▶ [TASK PROMPT]: All of the data should be repeated exactly; pictures are not part of the copy.
** RECORD EXCERPTS follows **
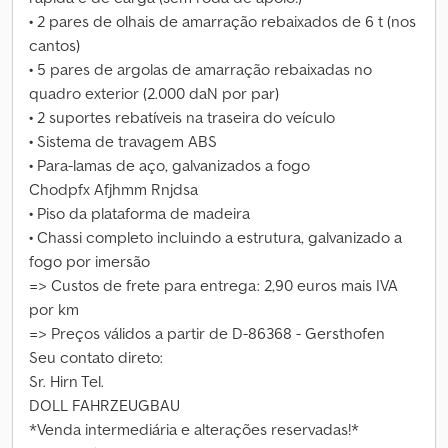
• 2 pares de olhais de amarração rebaixados de 6 t (nos
cantos)
• 5 pares de argolas de amarração rebaixadas no
quadro exterior (2.000 daN por par)
• 2 suportes rebatíveis na traseira do veículo
• Sistema de travagem ABS
• Para-lamas de aço, galvanizados a fogo
Chodpfx Afjhmm Rnjdsa
• Piso da plataforma de madeira
• Chassi completo incluindo a estrutura, galvanizado a
fogo por imersão
=> Custos de frete para entrega: 2,90 euros mais IVA
por km
=> Preços válidos a partir de D-86368 - Gersthofen
Seu contato direto:
Sr. Hirn Tel.
DOLL FAHRZEUGBAU
*Venda intermediária e alterações reservadas!*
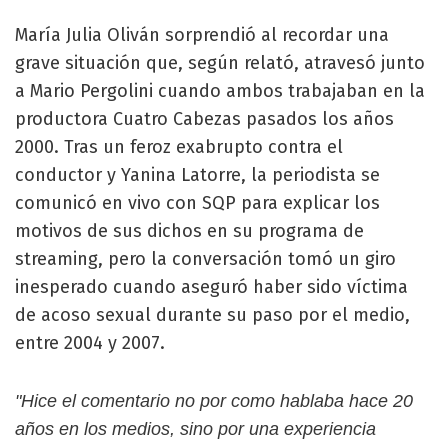
María Julia Oliván sorprendió al recordar una
grave situación que, según relató, atravesó junto
a Mario Pergolini cuando ambos trabajaban en la
productora Cuatro Cabezas pasados los años
2000. Tras un feroz exabrupto contra el
conductor y Yanina Latorre, la periodista se
comunicó en vivo con SQP para explicar los
motivos de sus dichos en su programa de
streaming, pero la conversación tomó un giro
inesperado cuando aseguró haber sido víctima
de acoso sexual durante su paso por el medio,
entre 2004 y 2007.
"Hice el comentario no por como hablaba hace 20
años en los medios, sino por una experiencia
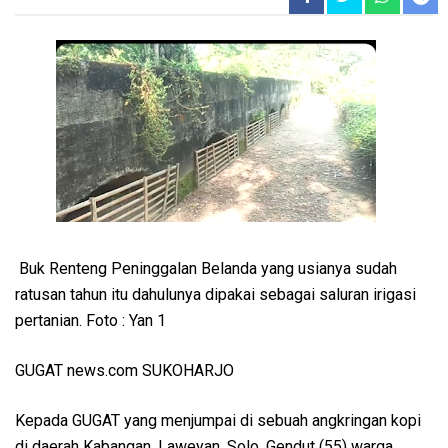
Buk Renteng Peninggalan Belanda yang usianya sudah
ratusan tahun itu dahulunya dipakai sebagai saluran irigasi
pertanian. Foto : Yan 1
GUGAT news.com SUKOHARJO
Kepada GUGAT yang menjumpai di sebuah angkringan kopi
di daerah Kabangan, Laweyan, Solo, Gendut (55) warga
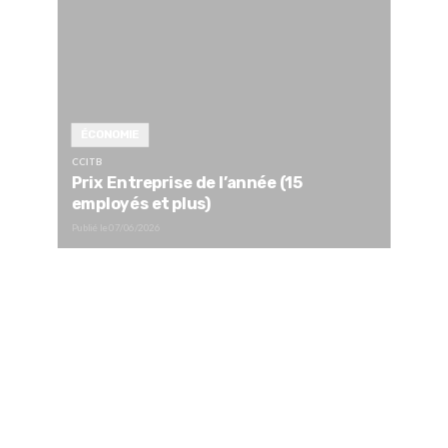
ÉCONOMIE
CCITB
Prix Entreprise de l’année (15
employés et plus)
Publié le
07/06/2026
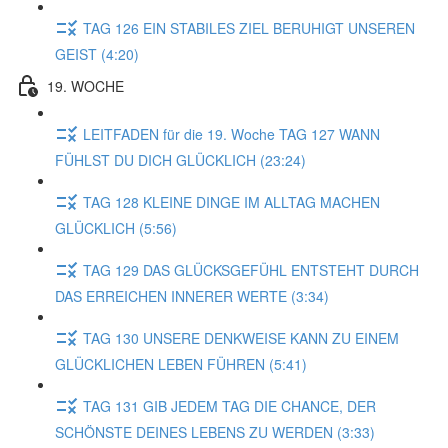
TAG 126 EIN STABILES ZIEL BERUHIGT UNSEREN
GEIST (4:20)
19. WOCHE
LEITFADEN für die 19. Woche TAG 127 WANN
FÜHLST DU DICH GLÜCKLICH (23:24)
TAG 128 KLEINE DINGE IM ALLTAG MACHEN
GLÜCKLICH (5:56)
TAG 129 DAS GLÜCKSGEFÜHL ENTSTEHT DURCH
DAS ERREICHEN INNERER WERTE (3:34)
TAG 130 UNSERE DENKWEISE KANN ZU EINEM
GLÜCKLICHEN LEBEN FÜHREN (5:41)
TAG 131 GIB JEDEM TAG DIE CHANCE, DER
SCHÖNSTE DEINES LEBENS ZU WERDEN (3:33)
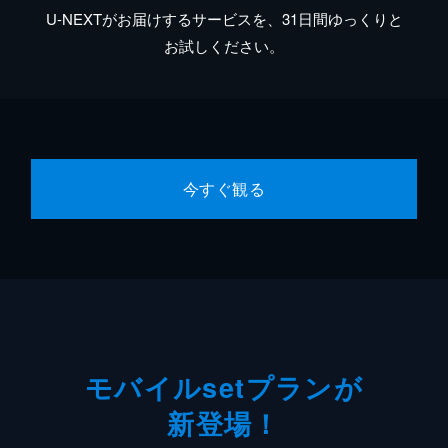
U-NEXTがお届けするサービスを、31日間ゆっくりと
お試しください。
今すぐ観る
モバイルsetプランが
新登場！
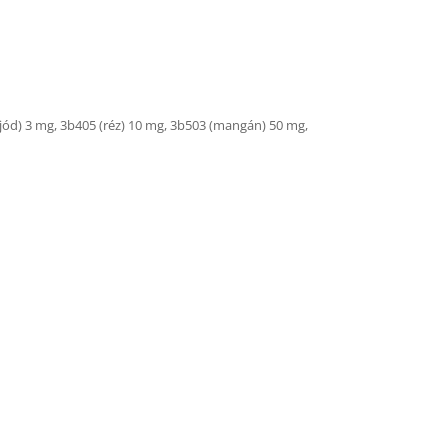
(jód) 3 mg, 3b405 (réz) 10 mg, 3b503 (mangán) 50 mg,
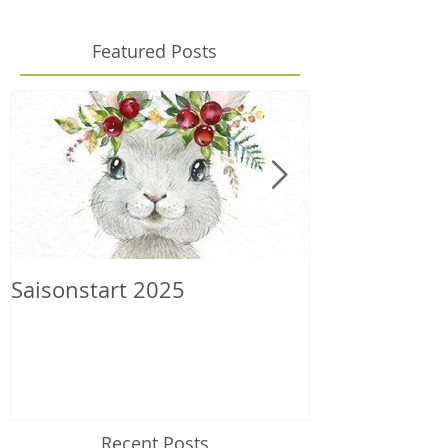
Featured Posts
Saisonstart 2025
Wilder Herbs
Recent Posts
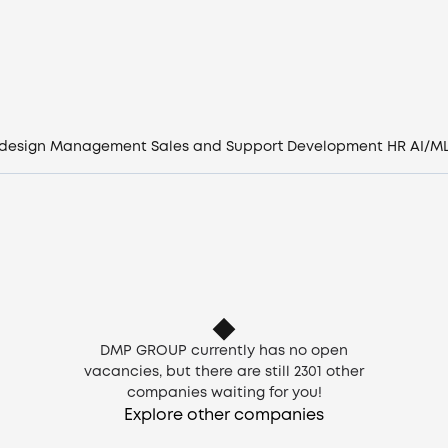
Vacancies
Companies
CV generator
 design
Management
Sales and Support
Development
HR
AI/M
Login
EN
DMP GROUP currently has no open
vacancies, but there are still
2301
other
companies waiting for you!
Explore other companies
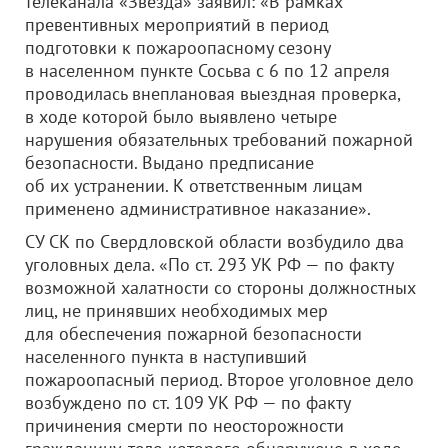
телеканала «Звезда» заявил: «В рамках
превентивных мероприятий в период
подготовки к пожароопасному сезону
в населенном пункте Сосьва с 6 по 12 апреля
проводилась внеплановая выездная проверка,
в ходе которой было выявлено четыре
нарушения обязательных требований пожарной
безопасности. Выдано предписание
об их устранении. К ответственным лицам
применено административное наказание».
СУ СК по Свердловской области возбудило два
уголовных дела. «По ст. 293 УК РФ — по факту
возможной халатности со стороны должностных
лиц, не принявших необходимых мер
для обеспечения пожарной безопасности
населенного пункта в наступивший
пожароопасный период. Второе уголовное дело
возбуждено по ст. 109 УК РФ — по факту
причинения смерти по неосторожности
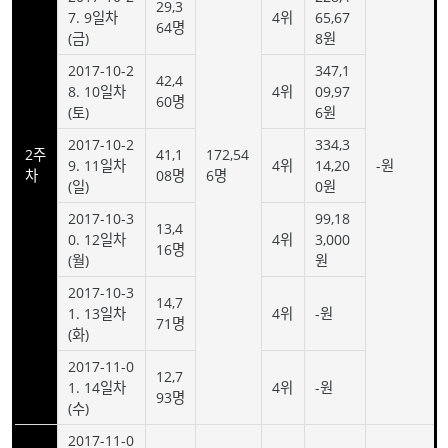
29,3
7. 9일차
4위
65,67
64명
(금)
8원
2017-10-2
347,1
42,4
8. 10일차
4위
09,97
60명
(토)
6원
2017-10-2
334,3
2주
41,1
172,54
9. 11일차
4위
14,20
-원
차
08명
6명
(일)
0원
2017-10-3
99,18
13,4
0. 12일차
4위
3,000
16명
(월)
원
2017-10-3
14,7
1. 13일차
4위
-원
71명
(화)
2017-11-0
12,7
1. 14일차
4위
-원
93명
(수)
2017-11-0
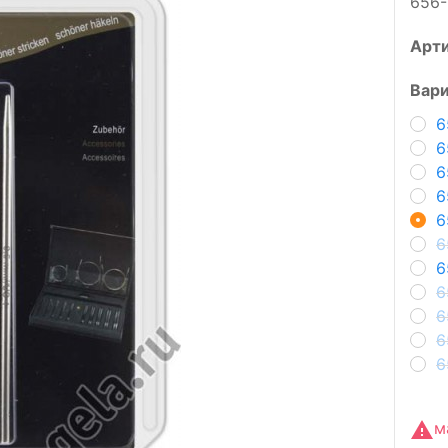
656-
Арт
Вари
6
6
6
6
6
6
6
6
6
6
6
м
** End of RECORD EXCERPTS **
▶ [RESPONSE TO THE EXERCISE]:
• 2 pares de olhais de amarração rebaixados de 6 t (nos
cantos)
• 5 pares de argolas de amarração rebaixadas no
quadro exterior (2.000 daN por par)
• 2 suportes rebatíveis na traseira do veículo
• Sistema de travagem ABS
• Para-lamas de aço, galvanizados a fogo
Chodpfx Afjhmm Rnjdsa
• Piso da plataforma de madeira
• Chassi completo incluindo a estrutura, galvanizado a
fogo por imersão
=> Custos de frete para entrega: 2,90 euros mais IVA
por km
=> Preços válidos a partir de D-86368 - Gersthofen
Seu contato direto:
Sr. Hirn Tel.
DOLL FAHRZEUGBAU
*Venda intermediária e alterações reservadas!*
María Julia Oliván sorprendió al recordar una
grave situación que, según relató, atravesó junto
a Mario Pergolini cuando ambos trabajaban en la
productora Cuatro Cabezas pasados los años
2000. Tras un feroz exabrupto contra el
conductor y Yanina Latorre, la periodista se
comunicó en vivo con SQP para explicar los
motivos de sus dichos en su programa de
streaming, pero la conversación tomó un giro
inesperado cuando aseguró haber sido víctima
de acoso sexual durante su paso por el medio,
entre 2004 y 2007.
"Hice el comentario no por como hablaba hace 20
años en los medios, sino por una experiencia
Buk Renteng Peninggalan Belanda yang usianya sudah
ratusan tahun itu dahulunya dipakai sebagai saluran irigasi
pertanian. Foto : Yan 1
GUGAT news.com SUKOHARJO
Kepada GUGAT yang menjumpai di sebuah angkringan kopi
di daerah Kabangan, Laweyan, Solo, Gendut (55) warga
ÉCONOMIE
CCITB
Prix Entreprise de l’année (15
employés et plus)
Publié le
07/06/2026
TAG 126 EIN STABILES ZIEL BERUHIGT UNSEREN
GEIST (4:20)
19. WOCHE
LEITFADEN für die 19. Woche TAG 127 WANN
FÜHLST DU DICH GLÜCKLICH (23:24)
TAG 128 KLEINE DINGE IM ALLTAG MACHEN
GLÜCKLICH (5:56)
TAG 129 DAS GLÜCKSGEFÜHL ENTSTEHT DURCH
DAS ERREICHEN INNERER WERTE (3:34)
TAG 130 UNSERE DENKWEISE KANN ZU EINEM
GLÜCKLICHEN LEBEN FÜHREN (5:41)
TAG 131 GIB JEDEM TAG DIE CHANCE, DER
SCHÖNSTE DEINES LEBENS ZU WERDEN (3:33)
U-NEXTがお届けするサービスを、31日間ゆっくりと
お試しください。
今すぐ観る
モバイルsetプランが
新登場！
(jód) 3 mg, 3b405 (réz) 10 mg, 3b503 (mangán) 50 mg,
Featured Posts
Saisonstart 2025
Wilder Herbs
Recent Posts
Vacancies
Companies
CV generator
 design
Management
Sales and Support
Development
HR
AI/M
Login
EN
DMP GROUP currently has no open
vacancies, but there are still
2301
other
companies waiting for you!
Explore other companies
телеканала «Звезда» заявил: «В рамках
превентивных мероприятий в период
подготовки к пожароопасному сезону
в населенном пункте Сосьва с 6 по 12 апреля
проводилась внеплановая выездная проверка,
в ходе которой было выявлено четыре
нарушения обязательных требований пожарной
безопасности. Выдано предписание
об их устранении. К ответственным лицам
применено административное наказание».
СУ СК по Свердловской области возбудило два
уголовных дела. «По ст. 293 УК РФ — по факту
возможной халатности со стороны должностных
лиц, не принявших необходимых мер
для обеспечения пожарной безопасности
населенного пункта в наступивший
пожароопасный период. Второе уголовное дело
возбуждено по ст. 109 УК РФ — по факту
причинения смерти по неосторожности
29,3
7. 9일차
4위
65,67
64명
(금)
8원
2017-10-2
347,1
42,4
8. 10일차
4위
09,97
60명
(토)
6원
2017-10-2
334,3
2주
41,1
172,54
9. 11일차
4위
14,20
-원
차
08명
6명
(일)
0원
2017-10-3
99,18
13,4
0. 12일차
4위
3,000
16명
(월)
원
2017-10-3
14,7
1. 13일차
4위
-원
71명
(화)
2017-11-0
12,7
1. 14일차
4위
-원
93명
(수)
2017-11-0
656-
Арт
Вари
6
6
6
6
6
6
6
6
6
6
6
м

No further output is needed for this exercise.